# Zarnowitzer See Polen



## micha257 (24. Januar 2017)

Hallo Leute, |wavey:

da unser Norwegenurlaub in der ersten Juni Woche ausfallen muss, (ein befreundetes Pärchen könnte Probleme in Dänemark sowie Norwegen bekommen aufgrund der Rasse) haben wir uns mal nach Polnische Ostseeküste umgeschaut und uns dazu entschieden an den Zarnowitzer See zu fahren. Hat jemand mit dem angeln in Polen generell Erfahrungen? Wie ist es mit Angelkarten?

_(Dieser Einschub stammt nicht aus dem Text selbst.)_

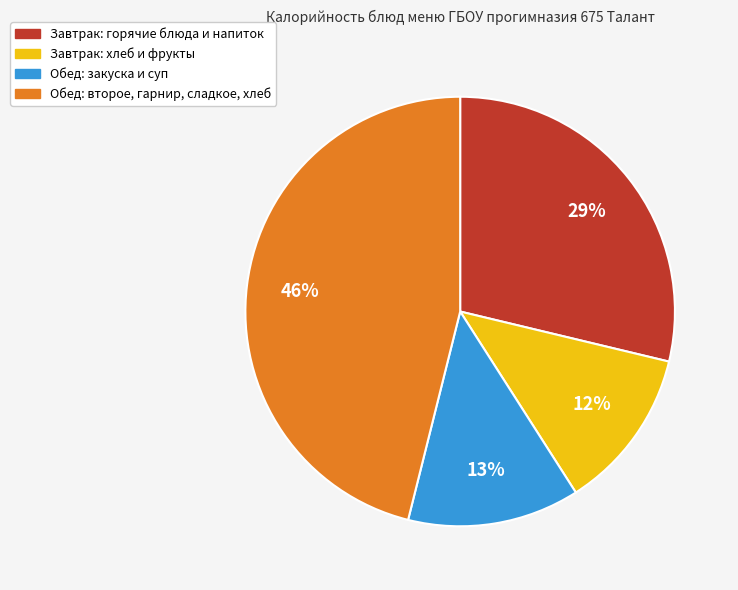

To the nearest percent, what is the average slice percentage?

25%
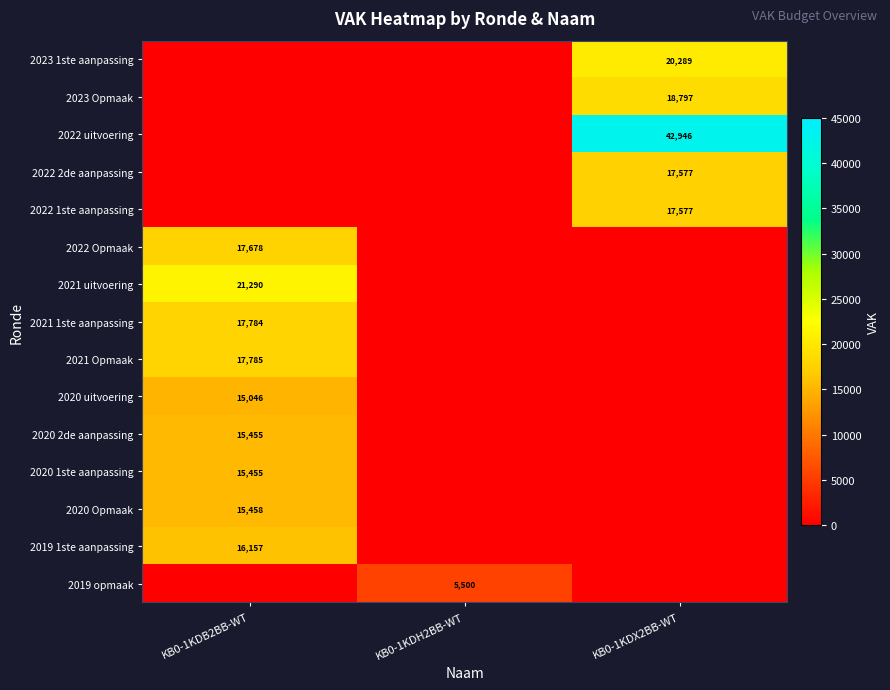

Is it true that 2021 uitvoering equals 21290 at KB0-1KDB2BB-WT?

True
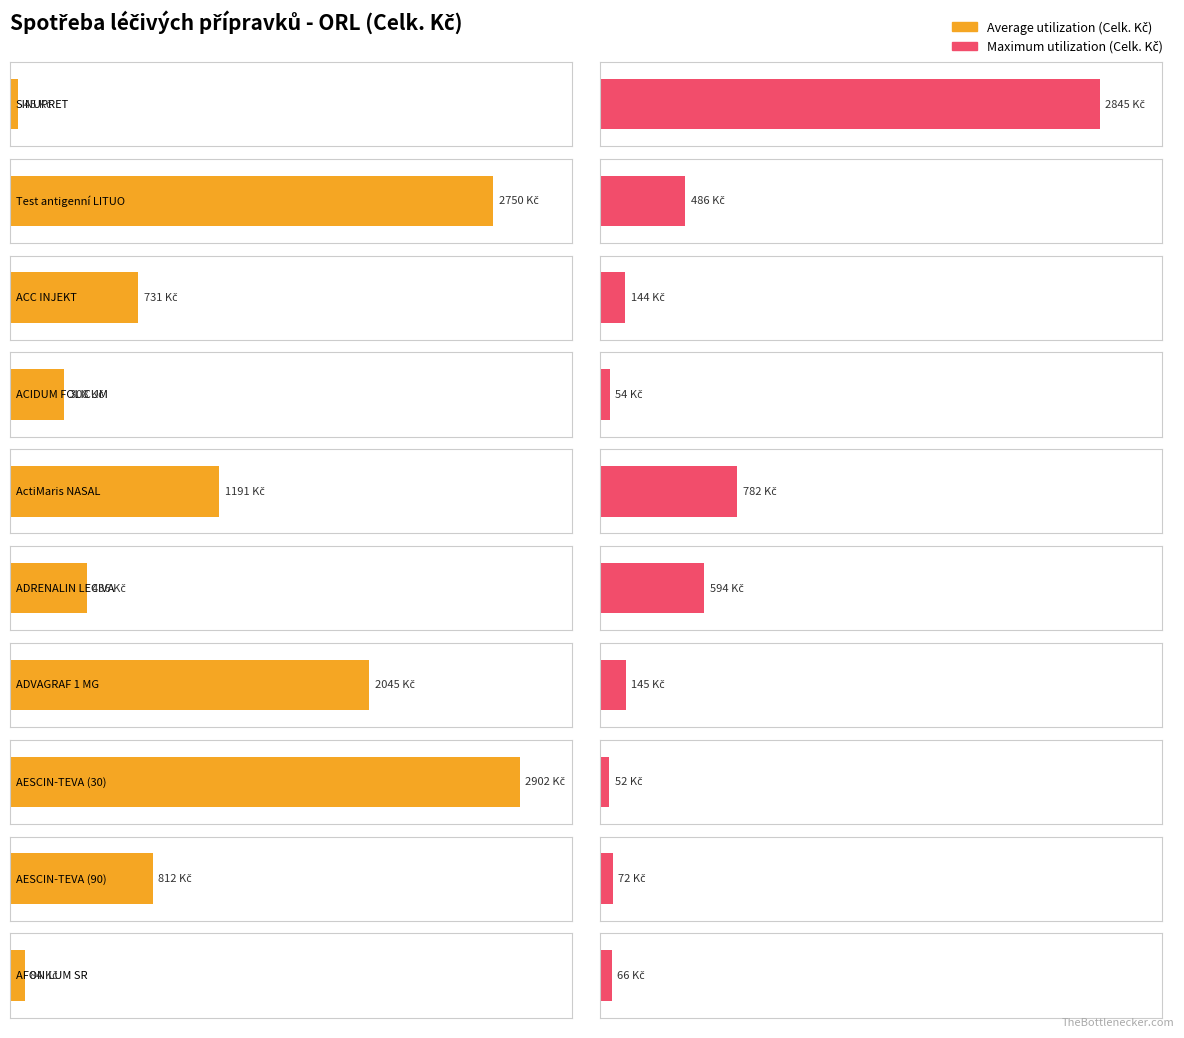

What is the total value across all series at AESCIN-TEVA (30)?

2953.6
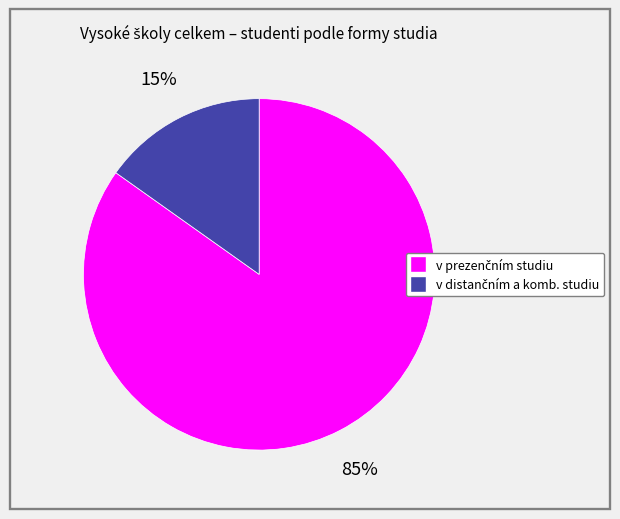

Is there a majority slice in this chart?

Yes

Schleppangeln ist glaube ich verboten in Polen?! War vielleicht auch schon jemand an diesem See angeln und hat Erfahrungen???

Gruß Micha 

Danke vorab


----------



## micha257 (6. April 2017)

*AW: Zarnowitzer See Polen*

Keiner Erfahrungen zum Thema in Polen Angeln oder vielleicht auch am zarnowitzer see?


----------



## micha257 (6. April 2017)

*AW: Zarnowitzer See Polen*

Wie ist es zum Beispiel mit Angelkarten?


----------



## rontzo (23. April 2017)

*AW: Zarnowitzer See Polen*



micha257 schrieb:


> Wie ist es zum Beispiel mit Angelkarten?




 Hallo, 

  Man braucht in Polen als Ausländer (Deutscher) eine Erlaubniskarte für das jeweilige Gewässer und einen gültigen Personalausweis. 

  Wenn man beim Schwarzangeln erwischt wird, wirds eklig...

  Hier findest Du mehr Informationen zum Angeln in Polen auf Englisch:

http://fishinglicence.eu/poland



Lg,

  Sebastian


----------